Etats-Unis
Le gouverneur du Missouri, Jay Nixon, a décrété samedi l’état d’urgence, ce qui n’a pas empêché un redoublement des violences

Les pilleurs débordent les manifestants pacifiques à Saint-Louis
Etats-Unis Le gouverneur du Missouri, Jay Nixon, a décrété samedi l’état d’urgence, ce qui n’a pas empêché un redoublement des violences
Un homme torse nu, le visage recouvert par un bandana noir, sort en courant du Ferguson Market & Liquor, les bras chargés de bouteilles. Un autre en pull à capuche gris déambule tranquillement, portant plusieurs caisses de marchandises volées. En arrière-plan, des jeunes effectuent des figures avec leurs voitures en faisant crisser leurs pneus. A quelques pas de là, des membres de la communauté et des militants du Nouveau Parti des Panthères noires ont créé un cordon humain pour empêcher les pilleurs de rentrer dans un salon de beauté. «Tout le monde pense que nous ne sommes que des Nègres ignorants, mais ce n’est pas vrai. Nous protégeons les nôtres», glisse l’un d’entre eux.
Dirigeants désabusés
Ces images de chaos, relayées par les chaînes de télévision américaines, se sont déroulées dans la nuit de vendredi à samedi à Ferguson, la banlieue de Saint-Louis qui s’est enflammée il y a une semaine suite à la mort de Michael Brown, un adolescent noir abattu par un policier. Elles ont convaincu le gouverneur du Missouri, Jay Nixon, de décréter samedi l’état d’urgence et un couvre-feu nocturne. Mais la nuit suivante a été plus violente encore. Un petit groupe de manifestants a refusé de se disperser après minuit et l’un d’entre eux s’est fait tirer dessus par un inconnu – il était, dimanche, dans un état critique. La police est finalement intervenue avec du gaz lacrymogène pour disperser la foule et a arrêté sept personnes.

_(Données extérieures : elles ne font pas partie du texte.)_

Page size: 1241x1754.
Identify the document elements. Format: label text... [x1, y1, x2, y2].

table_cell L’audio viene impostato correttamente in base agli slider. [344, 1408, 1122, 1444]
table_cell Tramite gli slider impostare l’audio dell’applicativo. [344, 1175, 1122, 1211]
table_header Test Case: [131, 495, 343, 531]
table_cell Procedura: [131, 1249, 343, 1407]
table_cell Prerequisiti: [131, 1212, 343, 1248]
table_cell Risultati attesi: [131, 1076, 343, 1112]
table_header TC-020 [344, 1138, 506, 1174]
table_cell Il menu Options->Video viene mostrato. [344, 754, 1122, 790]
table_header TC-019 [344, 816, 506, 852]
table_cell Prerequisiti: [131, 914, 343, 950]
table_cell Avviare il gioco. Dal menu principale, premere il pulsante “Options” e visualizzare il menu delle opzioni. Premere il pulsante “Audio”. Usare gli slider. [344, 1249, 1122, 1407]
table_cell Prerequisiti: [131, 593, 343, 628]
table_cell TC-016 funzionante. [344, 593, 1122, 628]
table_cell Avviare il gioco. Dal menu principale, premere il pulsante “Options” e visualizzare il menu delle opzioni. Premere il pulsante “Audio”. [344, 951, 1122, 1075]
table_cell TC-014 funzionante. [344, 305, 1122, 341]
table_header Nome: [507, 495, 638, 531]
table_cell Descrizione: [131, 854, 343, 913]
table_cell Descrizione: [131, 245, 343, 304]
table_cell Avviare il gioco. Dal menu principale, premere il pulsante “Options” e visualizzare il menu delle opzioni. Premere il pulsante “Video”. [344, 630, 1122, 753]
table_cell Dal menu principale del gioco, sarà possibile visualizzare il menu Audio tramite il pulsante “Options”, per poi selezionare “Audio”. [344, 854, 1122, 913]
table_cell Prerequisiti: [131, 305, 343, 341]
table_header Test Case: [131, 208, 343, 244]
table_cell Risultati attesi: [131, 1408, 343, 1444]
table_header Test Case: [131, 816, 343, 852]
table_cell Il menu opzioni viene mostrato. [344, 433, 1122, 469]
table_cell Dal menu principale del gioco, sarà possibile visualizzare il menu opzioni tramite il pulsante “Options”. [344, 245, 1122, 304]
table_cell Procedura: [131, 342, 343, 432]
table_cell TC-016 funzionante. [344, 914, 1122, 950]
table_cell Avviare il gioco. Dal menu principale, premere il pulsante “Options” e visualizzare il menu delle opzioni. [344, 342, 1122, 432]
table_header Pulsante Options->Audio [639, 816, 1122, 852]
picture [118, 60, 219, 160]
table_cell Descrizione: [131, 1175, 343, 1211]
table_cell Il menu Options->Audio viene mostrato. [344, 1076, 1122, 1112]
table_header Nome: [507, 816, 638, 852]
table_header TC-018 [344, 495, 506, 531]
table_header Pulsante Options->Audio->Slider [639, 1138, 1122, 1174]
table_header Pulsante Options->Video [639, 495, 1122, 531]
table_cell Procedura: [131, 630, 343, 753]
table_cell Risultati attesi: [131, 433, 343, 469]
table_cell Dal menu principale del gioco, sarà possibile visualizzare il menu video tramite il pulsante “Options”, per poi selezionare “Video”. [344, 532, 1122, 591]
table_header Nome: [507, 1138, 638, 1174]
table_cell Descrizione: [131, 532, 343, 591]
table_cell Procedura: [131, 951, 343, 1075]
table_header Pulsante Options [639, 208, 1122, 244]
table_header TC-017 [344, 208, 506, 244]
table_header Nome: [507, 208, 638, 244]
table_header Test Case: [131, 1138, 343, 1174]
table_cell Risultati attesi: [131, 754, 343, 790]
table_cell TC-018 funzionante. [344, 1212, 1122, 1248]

Pourquoi ce regain de violence, alors que la situation semblait s’être calmée jeudi, grâce à la présence apaisante du capitaine Ron Johnson, un Afro-Américain qui a grandi à Ferguson? «Il y a une déconnexion entre la direction du mouvement, composée de personnes plus âgées, et les jeunes du quartier, estime Stefan Bradley, directeur des études afro-américaines à l’Université de Saint-Louis. Ces derniers voient la violence comme une façon de se faire entendre. Alors que les seniors et les leaders communautaires occupent le devant de la scène, ces adolescents ont parfois l’impression que leur voix se perd au milieu du bruit.»
Il y a également eu des fauteurs de troubles externes. «Ces deux dernières nuits, on a vu apparaître des jeunes venus des autres banlieues ou du centre-ville de Saint-Louis, relate Garrett Duncan, un spécialiste de la jeunesse noire à l’Université Washington, à Saint-Louis, qui a assisté à ces troubles. Leur présence n’avait rien à voir avec une prise de position politique, ils étaient là pour voler.»
En face, des résidents locaux, des dirigeants religieux comme le révérend Jesse Jackson, des politiciens de gauche et des militants d’organisations comme le Nouveau Parti des Panthères noires ou Nation of Islam, qui avaient pris la tête des manifestations largement pacifiques de ces derniers jours, ont tenté de s’opposer aux pillages, parfois physiquement.
«Nous avons travaillé ces jeunes au corps toute la journée, avons essayé de leur expliquer que le couvre-feu était dans leur intérêt, mais il n’y avait pas moyen de les convaincre», a décrété Antonio French, un élu local, samedi dans la nuit. «Je suis déçu par ce qui s’est passé hier soir», a pour sa part dit le capitaine Ron Johnson, dimanche à l’aube. Vendredi, il avait exhorté les manifestants à «ne pas brûler leurs propres maisons».
Mais la police locale, outrée d’avoir été mise de côté par le gouverneur Nixon au profit de l’équipe du capitaine Ron Johnson, a également jeté de l’huile sur le feu. Vendredi, malgré l’opposition du Département de la justice, elle a diffusé le nom du policier qui avait abattu l’adolescent en même temps qu’une vidéo de surveillance montrant ce dernier en train de dérober une boîte de cigarillos. Elle a aussi laissé flotter l’incertitude durant plusieurs heures quant aux raisons qui ont poussé l’agent à intercepter le jeune homme, avant de préciser que cela n’avait rien à voir avec le vol.
Incompréhension
«Ce geste avait clairement pour but de donner l’impression que Michael Brown méritait ce qui lui est arrivé, juge Garrett Duncan. La population de Ferguson y a vu une tentative pour ternir sa réputation et cela l’a rendue folle de rage.»